Calvert’s area of expertise is beef cattle and he believes caring for animals builds character. 

“It’s my honest belief that showing livestock builds a level of responsibility that you can’t build into kids playing sports or cheerleading or playing piano. Not that any of those aren’t good things, but when you have to care for living, breathing things it builds a sense of responsibility,” he said. 

Those kids tend to grow up to be responsible and hard working, and they understand what it means to have a living creature reliant upon them. 

“At my house, the animals came before the people did,” Calvert said. “You don’t sit down to dinner until the chores are done. It breeds a different type of kid.” 

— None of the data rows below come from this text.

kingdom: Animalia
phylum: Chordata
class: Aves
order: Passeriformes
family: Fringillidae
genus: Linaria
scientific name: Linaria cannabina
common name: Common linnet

McDaniel is pleased with the number of livestock entries they have for the county fair this year. 

“We have about 40 dairy cows this year,” he said. “There’s no other county fair with that many, I don’t think, and the poultry show is up around 300 which is really good for a county fair.” 

Fair Board Secretary Sandy McClure said there were 20 entries each in Beef Cattle and Meat Goats, 34 Sheep, 16 Swine, 37 Dairy Cattle, 41 Dairy Goats and 50 Rabbits, showing this year. Numbers of rabbits and poultry are up, but some of the numbers are down this year, probably due to increases in feed. 

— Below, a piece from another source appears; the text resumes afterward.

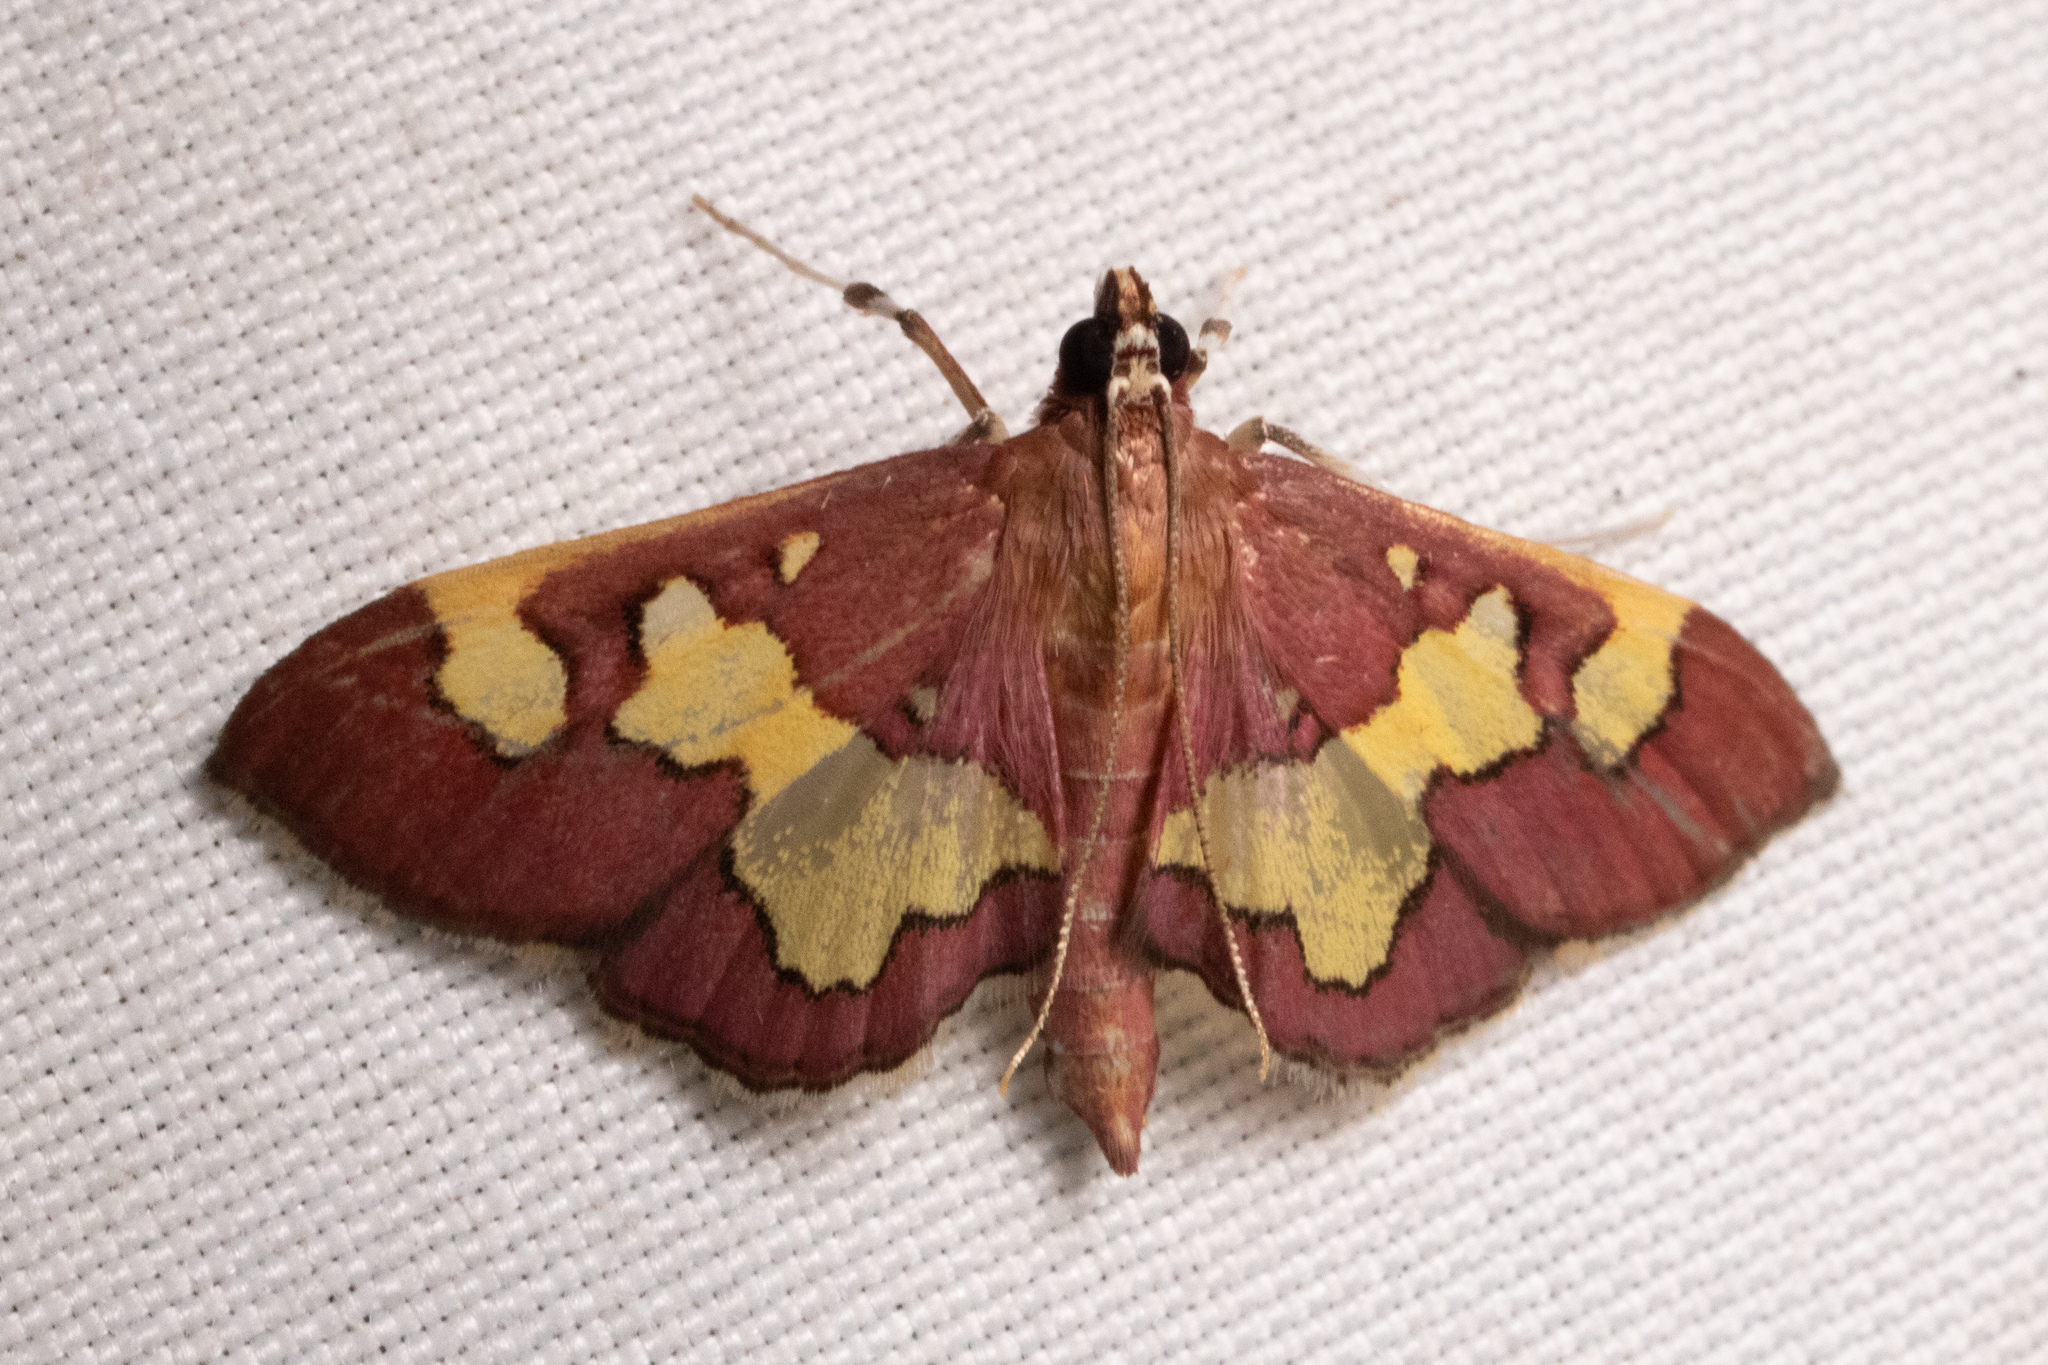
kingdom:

“I think the challenges to anything right now is feed, and the high price of feed to keep the animal going,” said McDaniel. “It’s difficult for exhibitors to fund their projects.” 

Calvert is a beef producer, and when he was elected to the Cleveland County Fair Board, they needed someone to fill that niche, so it was a natural fit. Living in Oklahoma, means weather challenges, he said. 

“Typically, we have warm weather at the beginning of September which makes it is tough to keep cattle cool in the Fair Barn,” he said. 

Calvert said he’d like to encourage people who have never spent time in the Fair Barn to come check out the live stock shows which run through the day on Friday and Saturday and finish out on Sunday afternoon with the poultry shows. 

“The majority of people who are not familiar with the livestock part of the fair would be pleasantly surprised with meeting the kids, the parents and the teachers who could answer their questions,” he said. “Most of the time, kids who grow up showing livestock stay involved in agriculture. Helping kids show livestock helps build the people who are going to feed us in the future.” 

Calvert said working with these kids at the fairs and other shows always gives him a better outlook on life. 

“I spend three or four days around those kids and watch them hustle to keep the barn clean, their animals clean and to talk about their projects and I come back with a renewed sense of positivity about our future,” he said.